Die Patienten verteilten bis dahin nie erreichte Traumnoten zwischen 1,4 und 1,6 für Essen und Service. Und: Das Pflegepersonal wird erheblich entlastet, selbst wenn es Zeiten für den entfallenen Essensservice abgeben muss.
Das Essen pro Patient wird mit dem neuen System zwar um 20 Prozent teurer, doch dem stehen Krause zufolge erhebliche Einsparungen gegenüber. Allein die Investitionskosten durch den geplanten zentralen Küchenneubau verringern sich durch die dezentrale Lösung um neun Millionen Euro, die Logistikkosten um über 90 Prozent.
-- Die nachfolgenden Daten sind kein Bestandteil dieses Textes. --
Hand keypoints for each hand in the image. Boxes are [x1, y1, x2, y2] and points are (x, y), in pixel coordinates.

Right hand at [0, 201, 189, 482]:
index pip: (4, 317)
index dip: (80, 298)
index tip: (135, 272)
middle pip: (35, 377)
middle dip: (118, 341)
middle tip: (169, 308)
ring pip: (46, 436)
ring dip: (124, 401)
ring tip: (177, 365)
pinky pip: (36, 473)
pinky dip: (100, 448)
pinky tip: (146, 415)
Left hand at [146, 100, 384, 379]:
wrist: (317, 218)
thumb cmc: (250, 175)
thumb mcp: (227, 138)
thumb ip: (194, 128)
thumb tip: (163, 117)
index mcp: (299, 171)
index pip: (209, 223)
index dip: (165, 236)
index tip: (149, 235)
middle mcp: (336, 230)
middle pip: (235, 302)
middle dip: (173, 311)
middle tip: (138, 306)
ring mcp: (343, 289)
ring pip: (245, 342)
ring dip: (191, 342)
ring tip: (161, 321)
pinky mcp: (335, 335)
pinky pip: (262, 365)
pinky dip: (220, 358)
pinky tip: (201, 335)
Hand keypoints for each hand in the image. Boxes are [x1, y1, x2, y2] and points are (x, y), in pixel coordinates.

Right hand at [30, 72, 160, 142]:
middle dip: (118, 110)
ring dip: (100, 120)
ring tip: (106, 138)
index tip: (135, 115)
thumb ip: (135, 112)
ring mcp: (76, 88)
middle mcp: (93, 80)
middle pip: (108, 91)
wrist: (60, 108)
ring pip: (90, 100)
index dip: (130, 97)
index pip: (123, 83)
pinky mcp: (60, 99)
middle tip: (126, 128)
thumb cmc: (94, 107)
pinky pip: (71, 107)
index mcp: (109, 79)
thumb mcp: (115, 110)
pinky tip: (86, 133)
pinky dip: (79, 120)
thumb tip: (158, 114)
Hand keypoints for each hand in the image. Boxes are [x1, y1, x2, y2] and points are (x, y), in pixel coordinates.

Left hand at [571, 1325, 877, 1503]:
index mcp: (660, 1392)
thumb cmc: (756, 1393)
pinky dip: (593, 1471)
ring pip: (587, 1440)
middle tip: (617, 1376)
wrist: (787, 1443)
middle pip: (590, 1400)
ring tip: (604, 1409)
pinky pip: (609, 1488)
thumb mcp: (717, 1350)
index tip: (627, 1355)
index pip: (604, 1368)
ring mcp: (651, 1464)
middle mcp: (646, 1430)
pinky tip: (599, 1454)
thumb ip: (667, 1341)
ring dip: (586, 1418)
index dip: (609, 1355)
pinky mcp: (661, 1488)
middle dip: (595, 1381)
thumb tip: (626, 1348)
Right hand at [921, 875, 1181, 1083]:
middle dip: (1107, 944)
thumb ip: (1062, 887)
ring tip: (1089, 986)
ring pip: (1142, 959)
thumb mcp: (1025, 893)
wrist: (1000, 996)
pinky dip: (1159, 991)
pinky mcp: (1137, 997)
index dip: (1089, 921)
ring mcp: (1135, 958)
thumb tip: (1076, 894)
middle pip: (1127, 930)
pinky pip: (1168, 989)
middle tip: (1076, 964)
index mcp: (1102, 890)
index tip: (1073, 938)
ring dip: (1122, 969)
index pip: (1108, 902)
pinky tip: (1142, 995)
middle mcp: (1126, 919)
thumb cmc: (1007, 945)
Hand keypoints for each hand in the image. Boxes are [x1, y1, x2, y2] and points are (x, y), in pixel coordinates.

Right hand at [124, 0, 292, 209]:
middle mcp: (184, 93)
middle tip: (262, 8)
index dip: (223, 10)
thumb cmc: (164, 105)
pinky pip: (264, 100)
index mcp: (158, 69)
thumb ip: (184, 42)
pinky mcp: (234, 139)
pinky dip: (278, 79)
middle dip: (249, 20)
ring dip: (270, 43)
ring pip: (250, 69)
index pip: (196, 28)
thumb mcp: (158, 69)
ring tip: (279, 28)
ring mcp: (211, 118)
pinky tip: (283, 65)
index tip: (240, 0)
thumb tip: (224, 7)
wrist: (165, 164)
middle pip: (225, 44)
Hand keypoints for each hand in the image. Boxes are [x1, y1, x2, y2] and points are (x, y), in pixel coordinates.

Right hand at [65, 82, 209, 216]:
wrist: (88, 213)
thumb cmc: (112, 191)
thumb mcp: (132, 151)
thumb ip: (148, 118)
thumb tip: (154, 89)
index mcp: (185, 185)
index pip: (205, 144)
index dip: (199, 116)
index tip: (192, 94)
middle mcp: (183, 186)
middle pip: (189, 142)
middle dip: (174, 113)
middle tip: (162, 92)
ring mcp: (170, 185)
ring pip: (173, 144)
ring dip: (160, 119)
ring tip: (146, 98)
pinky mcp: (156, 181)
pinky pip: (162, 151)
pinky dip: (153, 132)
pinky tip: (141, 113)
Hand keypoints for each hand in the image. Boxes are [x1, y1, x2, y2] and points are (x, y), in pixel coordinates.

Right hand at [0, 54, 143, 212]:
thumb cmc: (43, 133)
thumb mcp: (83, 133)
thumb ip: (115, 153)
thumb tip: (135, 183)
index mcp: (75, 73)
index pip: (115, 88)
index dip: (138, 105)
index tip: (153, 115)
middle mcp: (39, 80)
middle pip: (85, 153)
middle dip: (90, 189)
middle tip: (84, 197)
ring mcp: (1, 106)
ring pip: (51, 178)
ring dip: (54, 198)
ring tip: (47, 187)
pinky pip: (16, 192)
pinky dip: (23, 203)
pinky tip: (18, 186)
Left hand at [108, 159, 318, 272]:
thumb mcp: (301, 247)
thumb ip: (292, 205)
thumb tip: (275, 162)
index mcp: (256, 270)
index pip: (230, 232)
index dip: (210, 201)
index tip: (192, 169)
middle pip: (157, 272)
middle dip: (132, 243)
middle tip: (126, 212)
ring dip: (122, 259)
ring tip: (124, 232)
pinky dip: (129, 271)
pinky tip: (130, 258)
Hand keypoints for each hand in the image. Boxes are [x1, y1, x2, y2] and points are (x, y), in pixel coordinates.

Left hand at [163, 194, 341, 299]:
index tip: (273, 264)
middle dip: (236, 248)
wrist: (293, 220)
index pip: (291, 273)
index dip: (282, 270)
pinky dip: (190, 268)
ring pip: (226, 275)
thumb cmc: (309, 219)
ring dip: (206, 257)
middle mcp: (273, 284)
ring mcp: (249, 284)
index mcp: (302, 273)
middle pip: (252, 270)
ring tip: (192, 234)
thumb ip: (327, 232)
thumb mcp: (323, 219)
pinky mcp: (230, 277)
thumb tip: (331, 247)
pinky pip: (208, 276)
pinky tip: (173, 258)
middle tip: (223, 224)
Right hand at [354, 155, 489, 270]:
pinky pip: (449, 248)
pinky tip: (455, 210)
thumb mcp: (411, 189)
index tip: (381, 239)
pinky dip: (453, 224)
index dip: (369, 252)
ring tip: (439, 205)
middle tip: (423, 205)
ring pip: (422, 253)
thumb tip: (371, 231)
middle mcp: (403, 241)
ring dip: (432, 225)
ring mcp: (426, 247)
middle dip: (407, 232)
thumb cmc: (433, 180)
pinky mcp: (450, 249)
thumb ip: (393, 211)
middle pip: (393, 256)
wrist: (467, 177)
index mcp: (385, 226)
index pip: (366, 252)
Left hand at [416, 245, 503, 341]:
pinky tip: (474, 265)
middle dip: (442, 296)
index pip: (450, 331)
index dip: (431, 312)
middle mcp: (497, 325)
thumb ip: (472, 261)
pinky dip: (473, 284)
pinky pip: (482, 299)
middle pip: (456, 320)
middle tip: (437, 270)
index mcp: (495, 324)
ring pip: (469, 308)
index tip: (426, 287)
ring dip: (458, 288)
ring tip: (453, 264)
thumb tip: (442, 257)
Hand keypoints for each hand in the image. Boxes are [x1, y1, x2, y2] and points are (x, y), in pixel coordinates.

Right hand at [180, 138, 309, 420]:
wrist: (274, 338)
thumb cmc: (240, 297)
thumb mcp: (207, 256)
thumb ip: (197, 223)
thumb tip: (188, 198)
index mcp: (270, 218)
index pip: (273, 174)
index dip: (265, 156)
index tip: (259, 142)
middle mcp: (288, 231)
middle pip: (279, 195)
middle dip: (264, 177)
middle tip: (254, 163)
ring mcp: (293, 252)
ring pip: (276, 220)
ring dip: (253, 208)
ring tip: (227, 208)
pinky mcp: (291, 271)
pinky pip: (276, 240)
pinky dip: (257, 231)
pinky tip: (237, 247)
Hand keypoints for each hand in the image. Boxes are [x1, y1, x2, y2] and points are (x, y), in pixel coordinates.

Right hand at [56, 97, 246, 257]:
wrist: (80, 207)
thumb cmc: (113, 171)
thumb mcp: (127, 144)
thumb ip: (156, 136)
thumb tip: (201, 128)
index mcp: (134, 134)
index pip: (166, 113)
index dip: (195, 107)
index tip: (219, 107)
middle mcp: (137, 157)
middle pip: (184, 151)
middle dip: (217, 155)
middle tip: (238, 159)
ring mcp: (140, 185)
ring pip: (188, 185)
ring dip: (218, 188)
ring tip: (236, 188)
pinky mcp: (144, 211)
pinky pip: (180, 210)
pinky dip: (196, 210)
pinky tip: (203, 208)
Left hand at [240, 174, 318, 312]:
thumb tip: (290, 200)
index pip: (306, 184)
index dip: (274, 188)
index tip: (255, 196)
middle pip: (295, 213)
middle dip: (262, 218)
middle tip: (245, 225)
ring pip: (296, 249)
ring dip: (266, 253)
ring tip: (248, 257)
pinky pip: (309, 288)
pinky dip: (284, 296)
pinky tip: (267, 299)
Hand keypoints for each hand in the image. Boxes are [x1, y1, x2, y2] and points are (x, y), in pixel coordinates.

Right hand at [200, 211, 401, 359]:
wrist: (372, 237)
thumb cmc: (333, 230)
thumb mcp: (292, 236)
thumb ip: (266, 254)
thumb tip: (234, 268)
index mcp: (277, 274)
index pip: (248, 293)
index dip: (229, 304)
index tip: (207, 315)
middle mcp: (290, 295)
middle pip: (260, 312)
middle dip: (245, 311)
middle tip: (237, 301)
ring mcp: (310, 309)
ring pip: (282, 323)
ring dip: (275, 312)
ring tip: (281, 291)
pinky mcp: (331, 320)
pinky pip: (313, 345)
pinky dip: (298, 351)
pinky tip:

Zudem fallen überflüssig herausgegebene Essen - bislang täglich 16 Prozent mehr als der Bedarf - weg. Die höheren Personalkosten im Servicebereich - 125 Kräfte müssen neu eingestellt werden - sollen durch die Einsparungen nach der Kalkulation der Uni-Verwaltung aufgefangen werden.
So geht man in Heidelberg davon aus, dass die Umstellung, die in sechs Jahren abgeschlossen sein soll, kostenneutral zu bewerkstelligen ist.